EXTRACTED RECORDS |
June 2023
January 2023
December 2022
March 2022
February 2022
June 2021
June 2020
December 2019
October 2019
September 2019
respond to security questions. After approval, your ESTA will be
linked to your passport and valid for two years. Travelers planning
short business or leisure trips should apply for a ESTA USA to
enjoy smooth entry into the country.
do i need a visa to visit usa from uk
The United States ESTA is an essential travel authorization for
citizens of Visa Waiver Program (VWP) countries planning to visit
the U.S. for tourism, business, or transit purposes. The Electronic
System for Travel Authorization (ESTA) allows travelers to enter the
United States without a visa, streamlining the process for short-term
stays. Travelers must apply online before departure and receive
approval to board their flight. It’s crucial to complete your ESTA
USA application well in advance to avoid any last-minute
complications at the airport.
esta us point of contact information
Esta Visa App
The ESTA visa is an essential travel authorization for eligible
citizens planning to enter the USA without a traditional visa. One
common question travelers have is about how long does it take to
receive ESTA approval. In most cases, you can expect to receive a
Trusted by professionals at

==

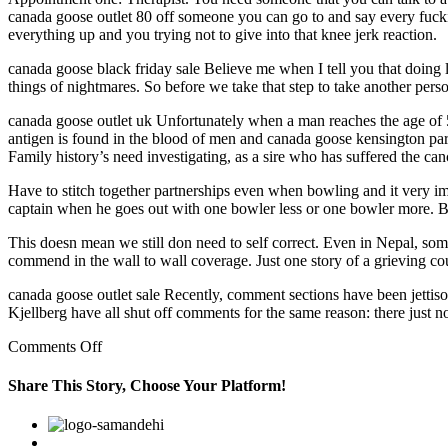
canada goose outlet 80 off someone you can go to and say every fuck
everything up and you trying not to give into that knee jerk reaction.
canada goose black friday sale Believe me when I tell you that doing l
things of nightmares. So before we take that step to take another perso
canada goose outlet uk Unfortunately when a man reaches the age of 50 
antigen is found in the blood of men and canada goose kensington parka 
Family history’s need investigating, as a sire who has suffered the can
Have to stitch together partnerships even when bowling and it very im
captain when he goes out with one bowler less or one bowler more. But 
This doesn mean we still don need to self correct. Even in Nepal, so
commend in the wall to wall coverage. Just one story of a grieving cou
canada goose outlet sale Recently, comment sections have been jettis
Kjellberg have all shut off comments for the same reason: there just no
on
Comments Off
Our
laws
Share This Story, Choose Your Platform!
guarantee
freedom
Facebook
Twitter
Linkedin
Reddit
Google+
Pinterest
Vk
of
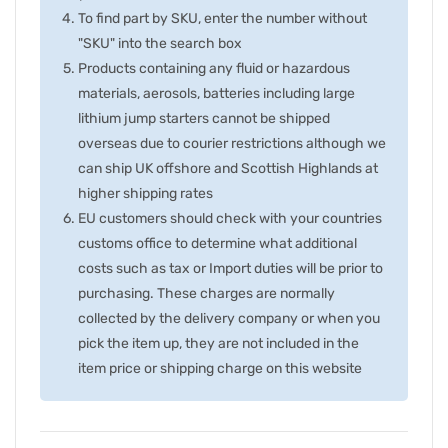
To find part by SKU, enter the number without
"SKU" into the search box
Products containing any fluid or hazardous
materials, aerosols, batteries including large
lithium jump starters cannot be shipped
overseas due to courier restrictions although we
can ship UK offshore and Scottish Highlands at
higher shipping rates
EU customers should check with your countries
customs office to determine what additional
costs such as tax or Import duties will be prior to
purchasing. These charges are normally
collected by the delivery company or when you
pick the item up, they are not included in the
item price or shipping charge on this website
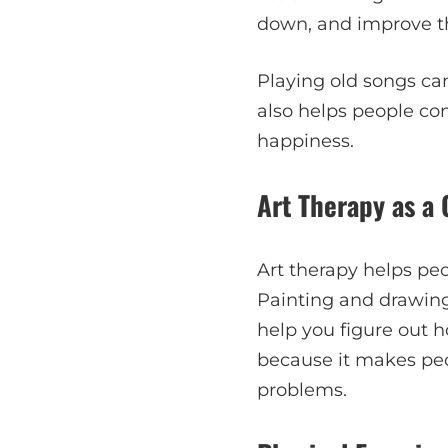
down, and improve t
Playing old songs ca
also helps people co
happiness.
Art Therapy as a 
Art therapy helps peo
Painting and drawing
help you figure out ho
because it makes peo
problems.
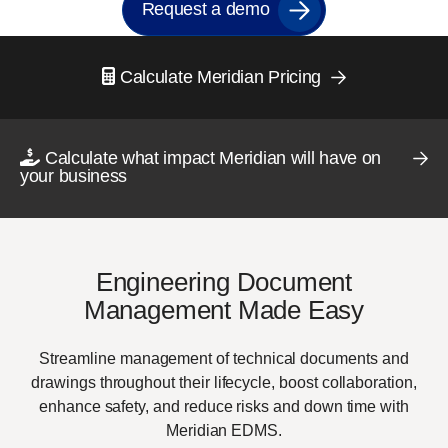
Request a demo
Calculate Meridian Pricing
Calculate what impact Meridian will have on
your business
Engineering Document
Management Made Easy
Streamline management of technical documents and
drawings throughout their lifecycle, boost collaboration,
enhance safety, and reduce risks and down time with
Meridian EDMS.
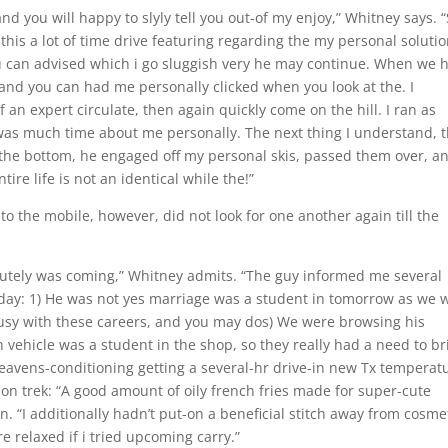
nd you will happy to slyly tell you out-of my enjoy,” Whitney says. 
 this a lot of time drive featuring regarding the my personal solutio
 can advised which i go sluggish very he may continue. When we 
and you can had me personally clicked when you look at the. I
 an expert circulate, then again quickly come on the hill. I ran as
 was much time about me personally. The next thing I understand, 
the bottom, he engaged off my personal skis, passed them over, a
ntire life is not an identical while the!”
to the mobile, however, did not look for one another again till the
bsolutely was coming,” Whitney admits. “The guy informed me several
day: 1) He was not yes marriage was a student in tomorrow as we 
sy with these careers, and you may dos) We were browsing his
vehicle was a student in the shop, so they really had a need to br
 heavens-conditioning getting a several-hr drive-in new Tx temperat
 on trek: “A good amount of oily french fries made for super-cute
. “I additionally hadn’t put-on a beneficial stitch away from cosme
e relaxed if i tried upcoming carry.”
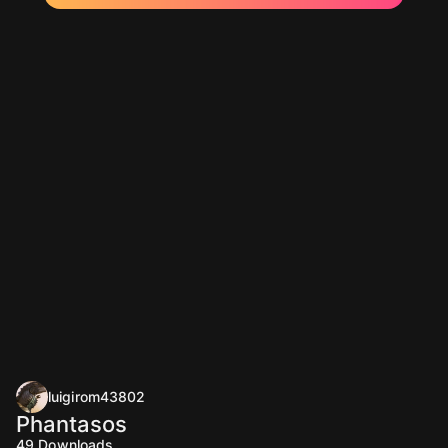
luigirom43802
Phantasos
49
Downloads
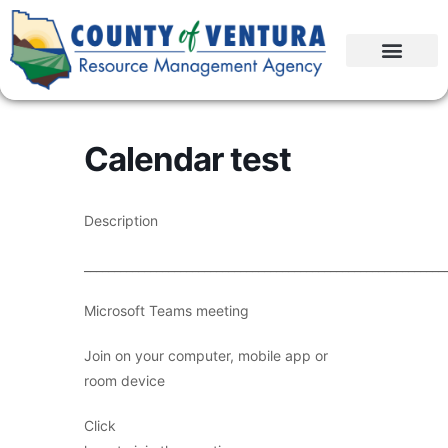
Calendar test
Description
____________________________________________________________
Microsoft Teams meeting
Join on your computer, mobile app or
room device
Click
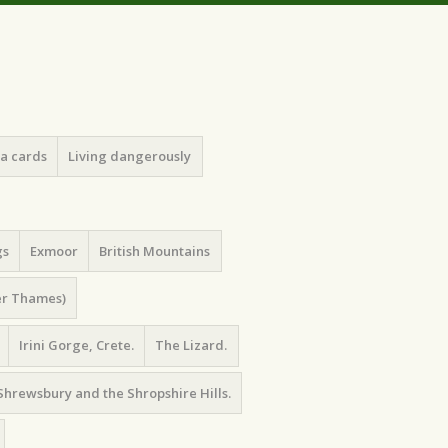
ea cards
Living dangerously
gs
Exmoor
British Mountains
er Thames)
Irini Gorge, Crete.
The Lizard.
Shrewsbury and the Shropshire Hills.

==

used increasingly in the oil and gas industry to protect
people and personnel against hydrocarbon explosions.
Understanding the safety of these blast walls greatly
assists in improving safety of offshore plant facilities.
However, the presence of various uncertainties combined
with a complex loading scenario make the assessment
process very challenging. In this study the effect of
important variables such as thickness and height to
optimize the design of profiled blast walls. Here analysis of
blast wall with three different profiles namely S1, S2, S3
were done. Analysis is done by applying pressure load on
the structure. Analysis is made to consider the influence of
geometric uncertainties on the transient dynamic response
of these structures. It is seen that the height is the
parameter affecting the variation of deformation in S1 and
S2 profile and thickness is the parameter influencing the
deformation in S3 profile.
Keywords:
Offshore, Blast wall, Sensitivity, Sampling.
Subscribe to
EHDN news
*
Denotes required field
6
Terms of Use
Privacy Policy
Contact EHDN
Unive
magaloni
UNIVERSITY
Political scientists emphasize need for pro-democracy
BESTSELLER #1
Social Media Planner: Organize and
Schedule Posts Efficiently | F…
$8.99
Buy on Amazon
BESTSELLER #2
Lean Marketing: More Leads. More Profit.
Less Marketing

PROMPT | Above is the material; set down exactly its lines from the one containing "Microsoft Teams meeting" down to the one containing "Shrewsbury and the Shropshire Hills.", both included, leaving out any pictures.

SOLUTION BELOW |
Microsoft Teams meeting
Join on your computer, mobile app or
room device
Click
ea cards
Living dangerously
gs
Exmoor
British Mountains
er Thames)
Irini Gorge, Crete.
The Lizard.
Shrewsbury and the Shropshire Hills.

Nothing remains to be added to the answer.